Before-and-after change data =
· · · · ·

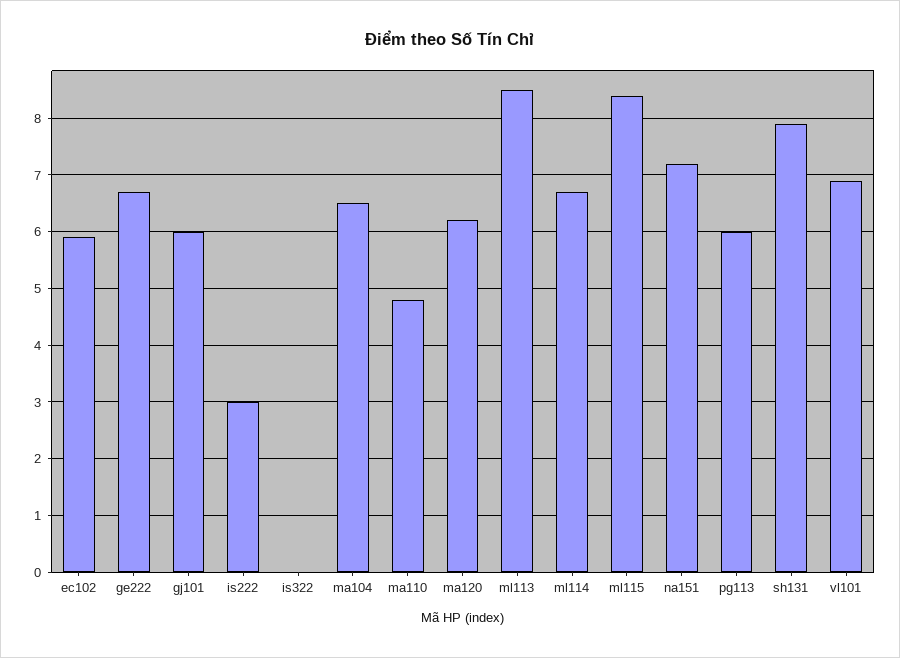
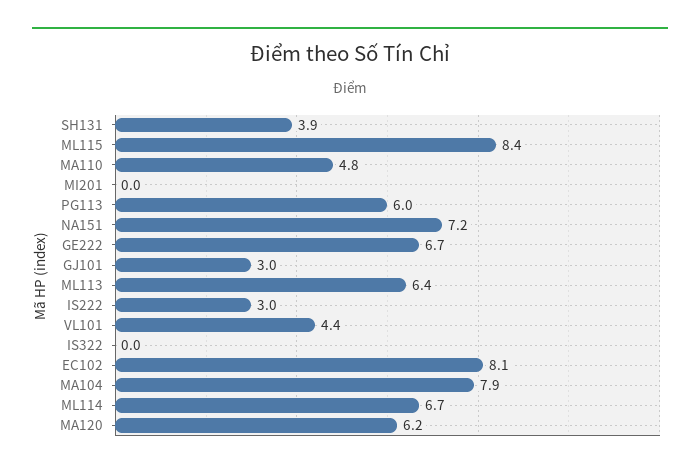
ec102: 6 -> 8.1
gj101: 6 -> 3
ma104: 6.5 -> 7.9
ml113: 8.5 -> 6.4
sh131: 8 -> 3.9
vl101: 7 -> 4.4
MI201: none -> 0

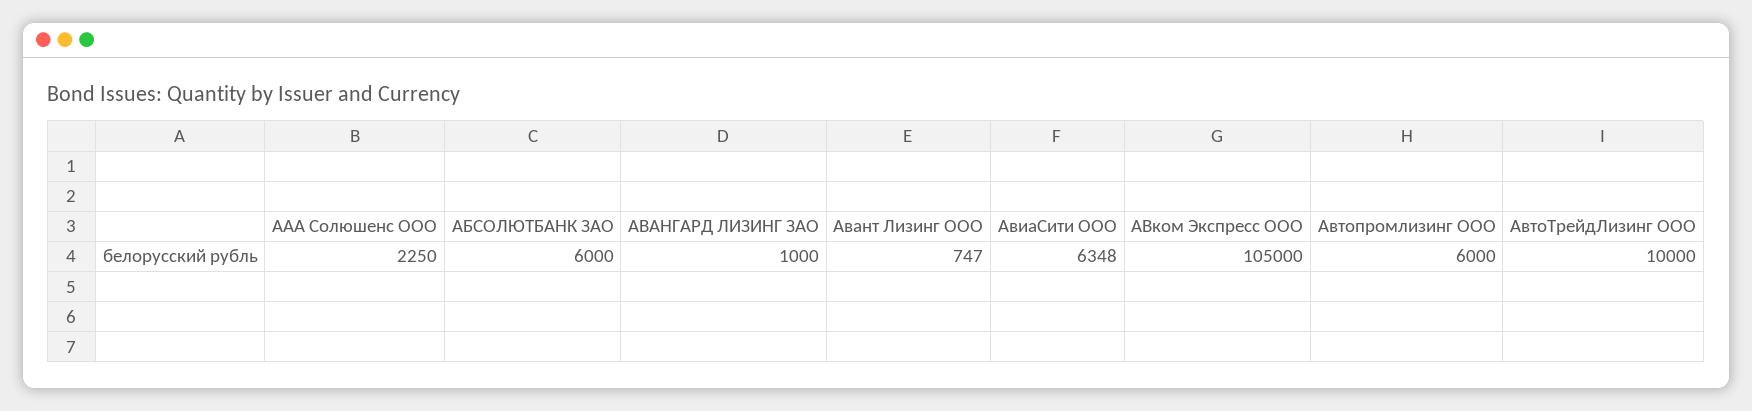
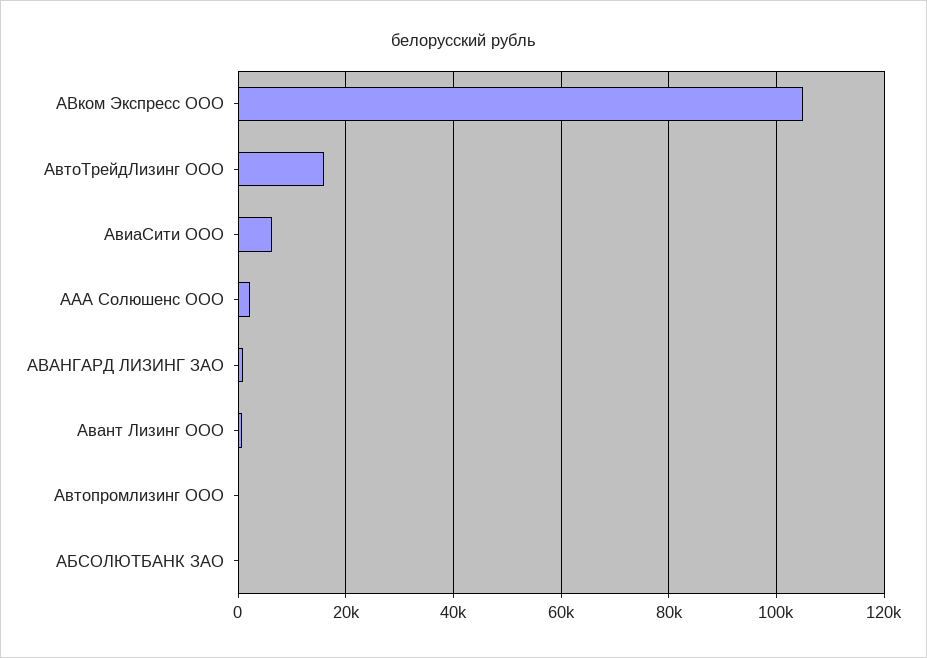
АБСОЛЮТБАНК ЗАО: 6000 -> 0
Автопромлизинг ООО: 6000 -> 0
АвтоТрейдЛизинг ООО: 10000 -> 16000

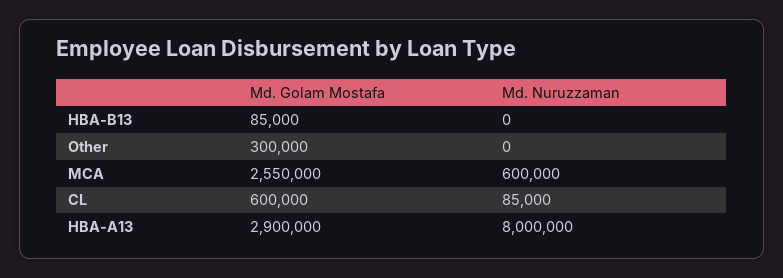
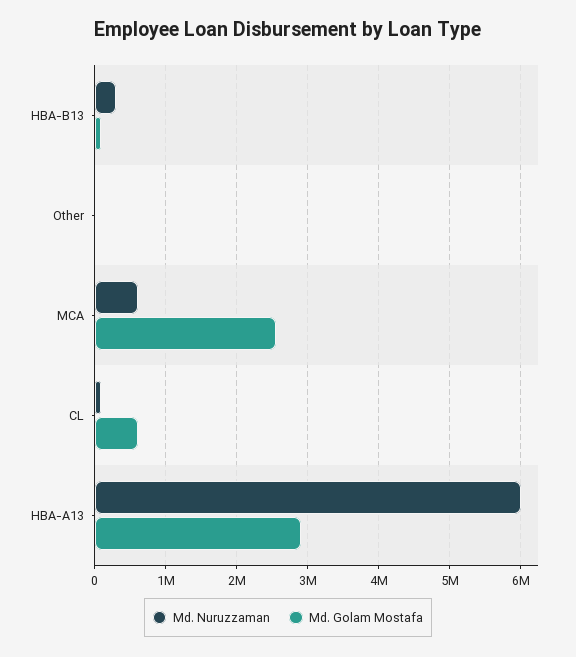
Md. Nuruzzaman, HBA-B13: 0 -> 300000
Md. Golam Mostafa, Other: 300000 -> 0
Md. Nuruzzaman, HBA-A13: 8000000 -> 6000000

· · · · ·

ASSIGNED TASK =
Each entry above should be given again exactly, with its pictures omitted.

TASK ANSWER =
ec102: 6 -> 8.1
gj101: 6 -> 3
ma104: 6.5 -> 7.9
ml113: 8.5 -> 6.4
sh131: 8 -> 3.9
vl101: 7 -> 4.4
MI201: none -> 0

АБСОЛЮТБАНК ЗАО: 6000 -> 0
Автопромлизинг ООО: 6000 -> 0
АвтоТрейдЛизинг ООО: 10000 -> 16000

Md. Nuruzzaman, HBA-B13: 0 -> 300000
Md. Golam Mostafa, Other: 300000 -> 0
Md. Nuruzzaman, HBA-A13: 8000000 -> 6000000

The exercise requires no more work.